Data provided ->
- - -
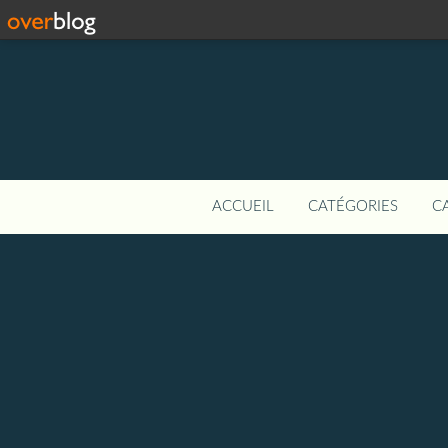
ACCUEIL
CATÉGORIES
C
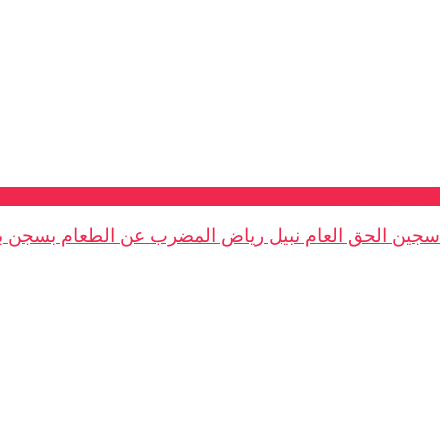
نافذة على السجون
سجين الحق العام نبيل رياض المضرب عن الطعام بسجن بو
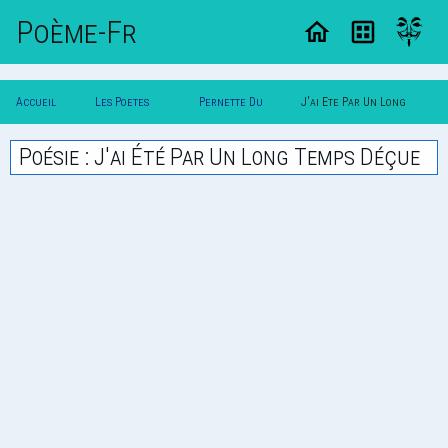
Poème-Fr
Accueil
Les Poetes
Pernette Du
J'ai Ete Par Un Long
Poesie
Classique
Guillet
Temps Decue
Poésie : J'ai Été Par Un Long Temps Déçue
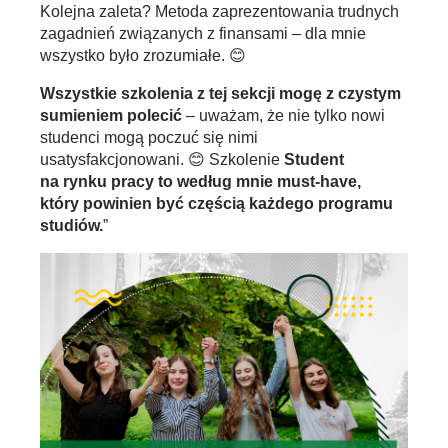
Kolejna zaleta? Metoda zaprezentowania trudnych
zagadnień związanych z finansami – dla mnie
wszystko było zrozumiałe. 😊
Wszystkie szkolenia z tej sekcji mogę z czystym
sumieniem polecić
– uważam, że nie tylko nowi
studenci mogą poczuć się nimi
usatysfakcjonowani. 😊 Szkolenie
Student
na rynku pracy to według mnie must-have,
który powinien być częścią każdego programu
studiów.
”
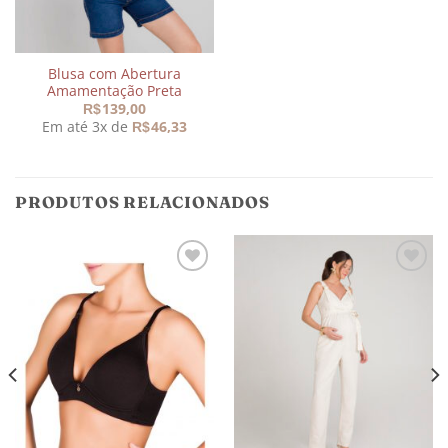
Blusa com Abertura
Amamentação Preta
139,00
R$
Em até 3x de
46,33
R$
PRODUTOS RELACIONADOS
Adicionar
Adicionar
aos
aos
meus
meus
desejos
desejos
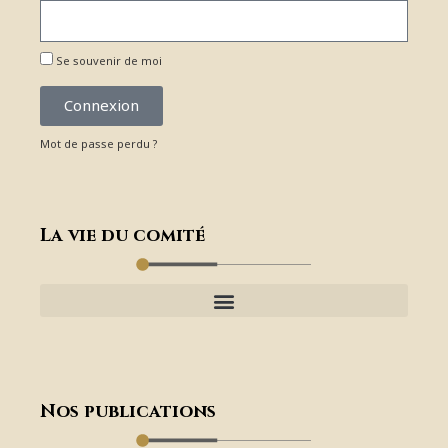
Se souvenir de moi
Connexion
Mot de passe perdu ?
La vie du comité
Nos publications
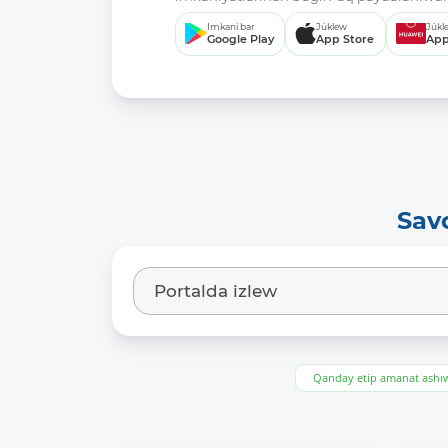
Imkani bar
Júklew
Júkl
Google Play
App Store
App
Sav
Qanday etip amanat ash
- - -
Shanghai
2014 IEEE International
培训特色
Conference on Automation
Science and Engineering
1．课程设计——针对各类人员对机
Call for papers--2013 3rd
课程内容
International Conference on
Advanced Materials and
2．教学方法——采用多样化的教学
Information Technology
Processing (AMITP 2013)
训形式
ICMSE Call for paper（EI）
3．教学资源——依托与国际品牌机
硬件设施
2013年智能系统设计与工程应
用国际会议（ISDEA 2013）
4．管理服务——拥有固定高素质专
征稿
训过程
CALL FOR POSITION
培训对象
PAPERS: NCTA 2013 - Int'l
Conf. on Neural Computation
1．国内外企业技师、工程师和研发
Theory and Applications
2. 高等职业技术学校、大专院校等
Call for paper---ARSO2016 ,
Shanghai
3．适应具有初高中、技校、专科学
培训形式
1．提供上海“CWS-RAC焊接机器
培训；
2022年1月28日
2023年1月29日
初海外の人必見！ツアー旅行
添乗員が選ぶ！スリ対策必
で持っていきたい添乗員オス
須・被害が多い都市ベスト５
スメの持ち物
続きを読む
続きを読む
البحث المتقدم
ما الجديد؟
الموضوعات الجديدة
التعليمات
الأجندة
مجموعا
- - -
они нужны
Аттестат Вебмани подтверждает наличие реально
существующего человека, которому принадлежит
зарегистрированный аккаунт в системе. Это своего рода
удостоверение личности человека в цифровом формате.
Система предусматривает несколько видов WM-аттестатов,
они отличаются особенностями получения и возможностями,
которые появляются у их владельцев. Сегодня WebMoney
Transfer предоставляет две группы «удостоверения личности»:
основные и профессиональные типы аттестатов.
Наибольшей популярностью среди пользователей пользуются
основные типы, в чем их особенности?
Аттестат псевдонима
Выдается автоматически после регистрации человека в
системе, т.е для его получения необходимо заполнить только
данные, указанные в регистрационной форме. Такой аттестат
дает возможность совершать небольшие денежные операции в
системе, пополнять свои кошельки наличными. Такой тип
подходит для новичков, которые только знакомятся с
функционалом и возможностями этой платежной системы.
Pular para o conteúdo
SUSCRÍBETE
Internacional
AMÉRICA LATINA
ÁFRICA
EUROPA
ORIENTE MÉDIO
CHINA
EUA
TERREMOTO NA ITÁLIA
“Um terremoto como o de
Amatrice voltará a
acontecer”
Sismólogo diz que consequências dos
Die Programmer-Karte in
- - -
Task to carry out -> Copy out the lines of the items that open with the line containing "نافذة على السجون" and close with the line containing "Qanday etip amanat ash", including both of those lines. Leave the pictures out.

Answer to this problem ->
نافذة على السجون
سجين الحق العام نبيل رياض المضرب عن الطعام بسجن بو
Poème-Fr
Accueil
Les Poetes
Pernette Du
J'ai Ete Par Un Long
Poesie
Classique
Guillet
Temps Decue
Poésie : J'ai Été Par Un Long Temps Déçue
Kolejna zaleta? Metoda zaprezentowania trudnych
zagadnień związanych z finansami – dla mnie
wszystko było zrozumiałe. 😊
Wszystkie szkolenia z tej sekcji mogę z czystym
sumieniem polecić
– uważam, że nie tylko nowi
studenci mogą poczuć się nimi
usatysfakcjonowani. 😊 Szkolenie
Student
na rynku pracy to według mnie must-have,
który powinien być częścią każdego programu
studiów.
”
Blusa com Abertura
Amamentação Preta
139,00
R$
Em até 3x de
46,33
R$
PRODUTOS RELACIONADOS
Adicionar
Adicionar
aos
aos
meus
meus
desejos
desejos
Se souvenir de moi
Connexion
Mot de passe perdu ?
La vie du comité
Nos publications
Imkani bar
Júklew
Júkl
Google Play
App Store
App
Sav
Qanday etip amanat ash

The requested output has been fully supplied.